The nation and Maine are in the midst of a drug epidemic, which is killing an average of one person per day in Maine. Rather than devote resources and attention to lessening this deadly problem, the Trump administration is again targeting the office that should be leading the national response to the overdose epidemic.
The administration is again proposing to defund the Office of National Drug Control Policy in its 2019 budget proposal, Politico reported last week. It would disperse this money to other federal agencies, including the Departments of Justice and Health and Human Services.
Given the scale of the drug epidemic, which killed 64,000 Americans last year, it makes sense to have a federal entity devoted to promoting solutions — with powerful leadership and funding, and the support of the White House.
Instead, the Trump administration has slowly weakened the national office, at a time when a focused, coordinated response is needed to effectively address the opioid epidemic that is costing lives and holding back the U.S. economy.

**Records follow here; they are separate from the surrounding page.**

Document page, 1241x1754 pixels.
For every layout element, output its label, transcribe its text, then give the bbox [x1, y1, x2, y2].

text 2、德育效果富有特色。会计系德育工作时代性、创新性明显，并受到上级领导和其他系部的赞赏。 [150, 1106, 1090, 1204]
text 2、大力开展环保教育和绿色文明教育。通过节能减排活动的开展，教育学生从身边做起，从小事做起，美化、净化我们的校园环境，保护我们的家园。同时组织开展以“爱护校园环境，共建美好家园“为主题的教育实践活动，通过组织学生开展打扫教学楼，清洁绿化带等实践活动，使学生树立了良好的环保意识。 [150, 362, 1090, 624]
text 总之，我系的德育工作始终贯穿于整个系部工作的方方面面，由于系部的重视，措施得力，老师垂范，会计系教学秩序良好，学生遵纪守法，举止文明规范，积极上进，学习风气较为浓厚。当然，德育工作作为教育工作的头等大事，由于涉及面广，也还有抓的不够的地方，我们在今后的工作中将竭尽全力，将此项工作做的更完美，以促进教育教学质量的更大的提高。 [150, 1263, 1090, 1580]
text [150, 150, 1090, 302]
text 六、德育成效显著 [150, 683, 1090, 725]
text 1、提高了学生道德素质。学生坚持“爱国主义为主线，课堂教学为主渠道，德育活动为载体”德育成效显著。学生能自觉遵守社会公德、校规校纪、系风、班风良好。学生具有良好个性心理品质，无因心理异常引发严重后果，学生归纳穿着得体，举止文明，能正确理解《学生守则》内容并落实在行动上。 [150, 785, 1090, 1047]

Having the office under the auspices of the White House “elevates the importance of these programs,” Kevin Sabet, who worked in the office during the Obama, Bush and Clinton administrations, told Politico. “It makes them more visible on the state and local level because it’s not just another program from DOJ or HHS. It’s a program that has the White House’s signature on it.”
In October, the president declared the opioid crisis a “health emergency” but did not call for additional federal funding. A panel Trump had convened to recommend solutions to the crisis called on the president to declare a “national emergency,” which would have started a flow of federal funds to address the crisis
Trump made a mockery of the crisis by saying the federal government would produce “really tough, really big, really great advertising.” Think of the (failed) “Just say no” campaign on steroids championed by former First Lady Nancy Reagan.
“This was an idea that I had, where if we can teach young people not to take drugs,” Trump said at a White House ceremony announcing the emergency declaration, “it’s really, really easy not to take them.”
If it were this simple, millions of Americans wouldn’t be dealing with addictions.
Trump also has failed to install a “drug czar” to oversee the federal response to the opioid crisis.
The president’s first choice for the job, Rep. Tom Marino, R-Pennsylvania, withdrew himself from consideration after The Washington Post and “60 Minutes” focused on legislation he shepherded through Congress that weakened the Drug Enforcement Agency’s power to pursue suspicious and excessive shipments of prescription opioids.
With Marino out of the picture, the Trump administration appointed a 24-year-old former campaign worker as the drug policy office’s deputy chief of staff. Andrew Weyeneth, who had no professional experience before joining the Trump campaign, rose through the ranks, in part, because the office is so understaffed because of turnover and the lack of appointments. Weyeneth, who was also dogged by inconsistencies in his resume, will return to his job as the White House liaison to the drug policy office, an administration official told The Washington Post.
Trump has also ignored the recommendations of a commission on the opioid crisis that he created. The commission, chaired by then-New Jersey Gov. Chris Christie, suggested concrete steps that should be taken now, such as the universal distribution of the anti-overdose drug Narcan to all police officers and expanded access to medication-assisted treatment, which has been found to be the most effective anti-addiction therapy.
These actions highlight the White House’s lack of seriousness in addressing the opioid crisis. The toll is personal and economic. People are dying. Children are losing their parents, and parents are watching their children succumb to addiction.
Millions of men are missing from the U.S. workforce, and employers too often can’t find workers who can pass drug tests.
And the response from the administration is to propose funding cuts and to promote loyalists with no experience to fill critical jobs. It is shameful.